Protecting a novel product, invention or process with a patent is crucial for any inventor or business owner. It allows the patent holder to control the use, manufacture and sale of the invention, giving that party a competitive edge in the marketplace.
However, a patent can be valuable even when the patent holder no longer makes or sells the invention.
The Blackberry lawsuits
Former smartphone maker Blackberry is one example of how valuable the ongoing protection provided by patents can be. Even though the company no longer manufactures hardware or develops new equipment, it holds approximately 44,000 patents, according to this report.

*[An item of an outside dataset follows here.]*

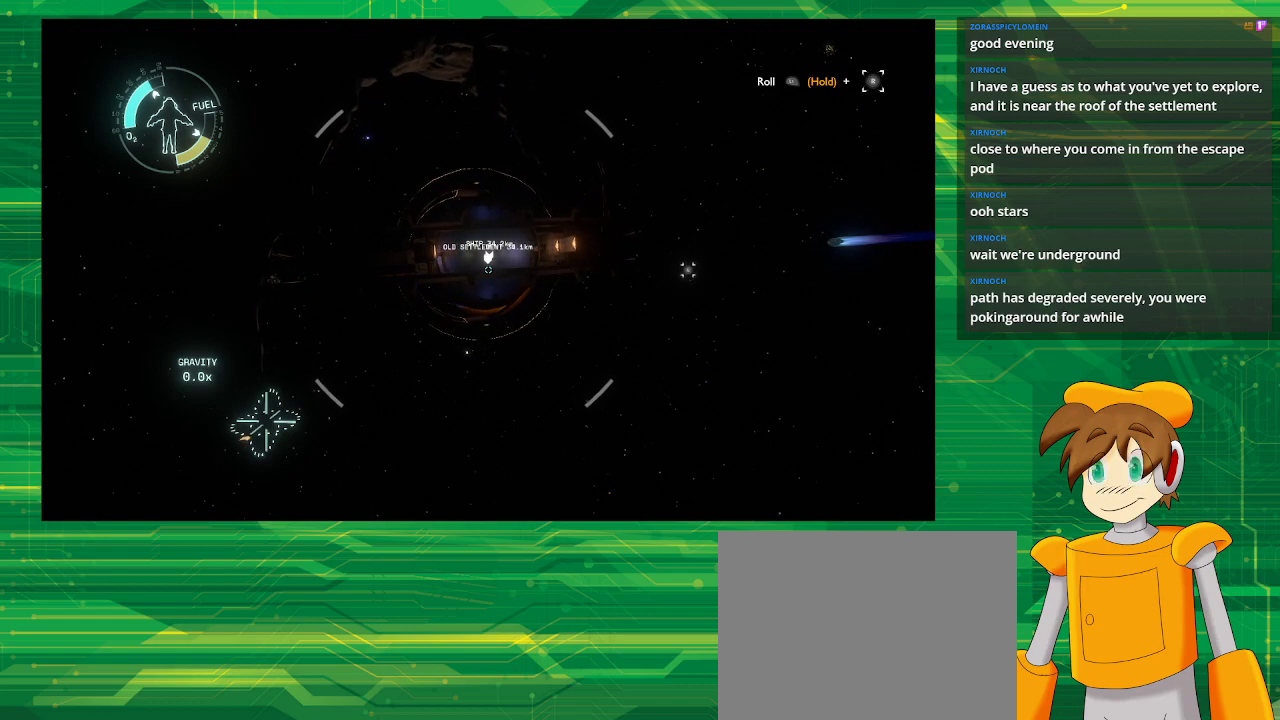
{"buttons": [], "left_stick": "up", "right_stick": "center", "events": [[167, "left_stick", "center"], [317, "left_stick", "up"]]}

These patents are at the center of multiple lawsuits filed by Blackberry. The company has filed suits against Twitter, Facebook and Snap (which used to be Snapchat) alleging patent infringement.
While Blackberry may no longer be in the same competitive field as the three social media giants, it is claiming that they are unlawfully using its technology. It is also accusing Twitter of co-opting Blackberry mobile advertising technology and using it on their platform without permission.
Because Blackberry was an early innovator in the mobile phone arena, it was in a position to invent many technologies and solutions related to mobile advertising, push notification and silencing notifications. While their products may no longer be relevant, the technology created to develop them in the first place remains popular in other products and platforms.
Value of being first
No doubt, being first is valuable, especially when it comes to the tech industry. However, in the rush to get to market or develop the next big thing, business owners must ensure they protect their products and their companies.
These protections include securing a patent for inventions and securing permission to use existing technology. Failure to take these steps can lead to costly consequences in the form of missed opportunities and steep fines.
It is also important to take action against parties who infringe on existing patents. Even if your business no longer makes a specific product, you have rights granted by the patent for as long as it lasts.